▶ _Text segment_:

# New subfloor over old subfloor



## mae-ling (Dec 9, 2011)

- It was laid diagonally to angle brace the floor, that was common in some areas. Also could then lay hardwood either way.
- why go with 5/8" t&G you do not need the strength. I would use a underlay like proboard or whatever is common in you area. usually 1/4 to 5/16 inch thick.
we use adhesive in a caulking tube and staples that each leg is cut on opposite angles so the legs do the splits as they go in. you can also use ring shank nails. Make sure the heads are just below the surface.


----------



## joecaption (Nov 30, 2011)

The second layer is under layment, not subflooring.
It's never attached to the joist!
Main reason is to have direct contact to the subfloor below.
There's always small gaps between the floor joist.
No way would I use screws, screws are much more expencive, labor intensive, and leaves humps from compressing the wood. 8D ring shanked nails will work.
I'd be using Advantec not reguler OSB.


----------



## mae-ling (Dec 9, 2011)

Screw the existing 'plank' to the floor joists before you put down a underlayment.


----------



## ront02769 (Nov 28, 2008)

I would also use advantech but would glue and screw 100%. Ron


----------



## joecaption (Nov 30, 2011)

Underlayment is never glued down!!!

▶ _Exercise requirements_:
Can you reproduce the part of the subfloor thread starting at "# New subfloor" and ending at "hardwood either way.", word for word?

▶ _Extracted information_:

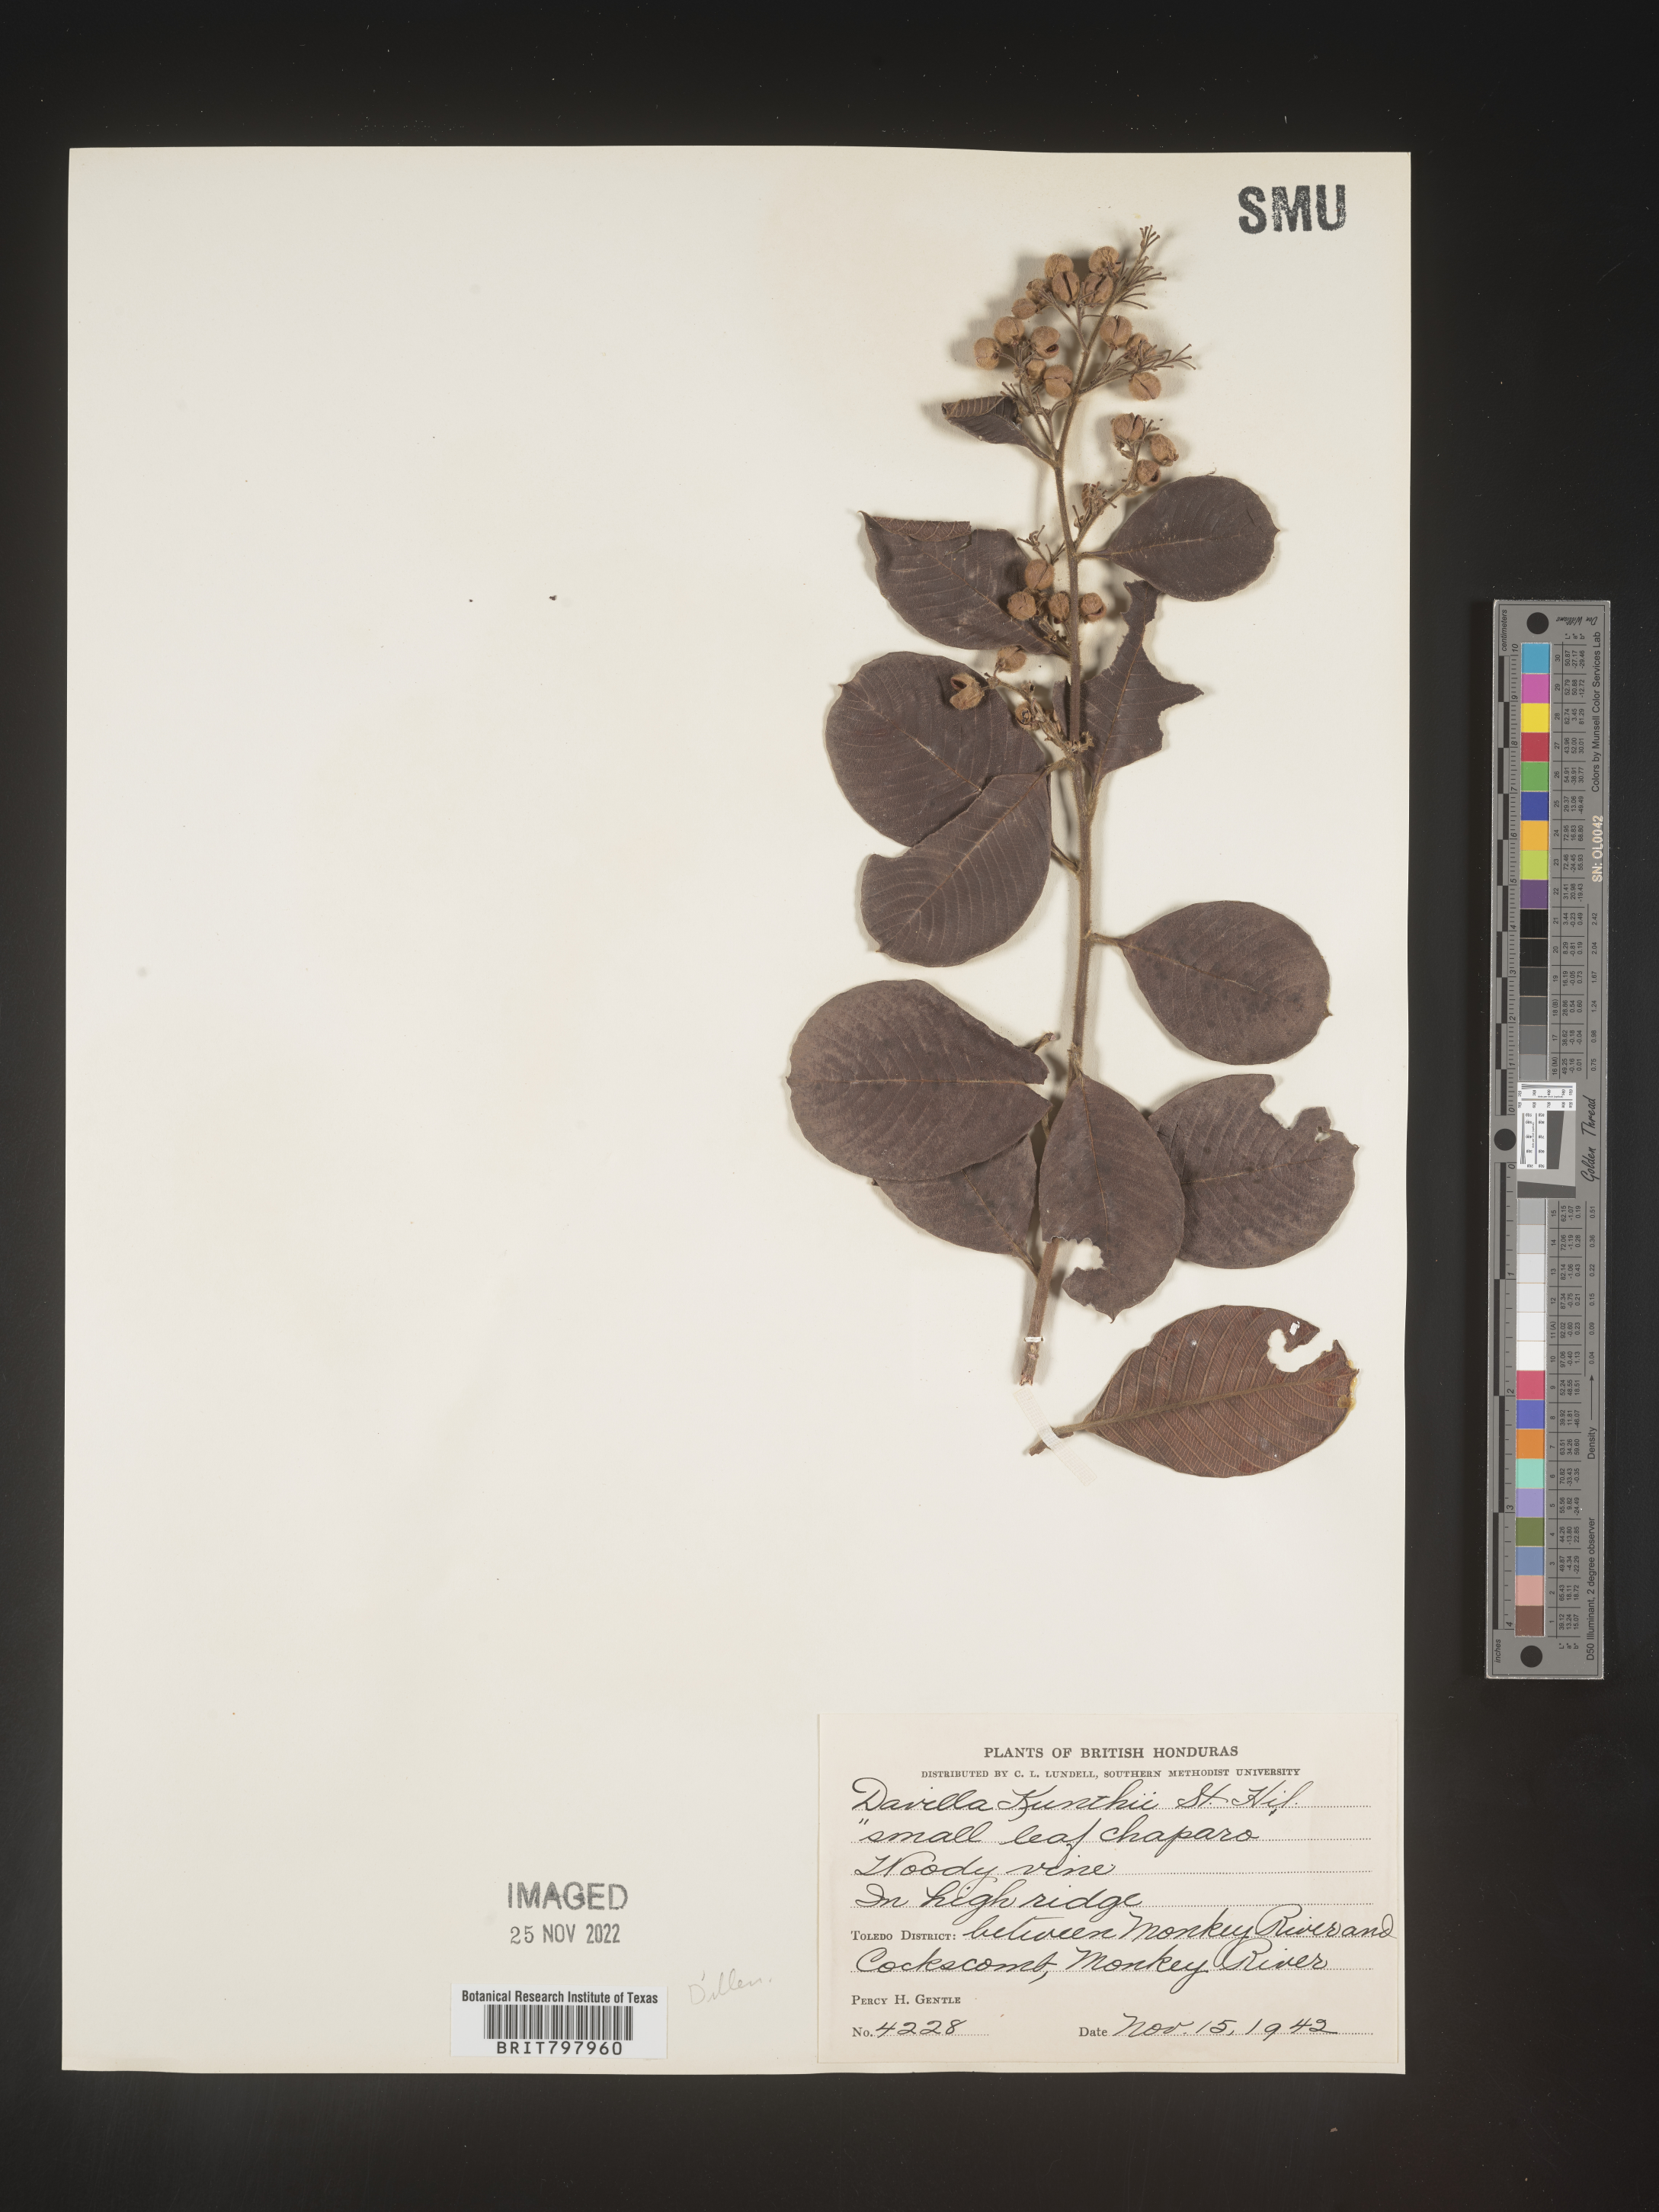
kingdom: Plantae
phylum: Tracheophyta
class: Polypodiopsida
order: Polypodiales
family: Davalliaceae
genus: Davallia
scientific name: Davallia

▶ _Task response_:
# New subfloor over old subfloor



## mae-ling (Dec 9, 2011)

- It was laid diagonally to angle brace the floor, that was common in some areas. Also could then lay hardwood either way.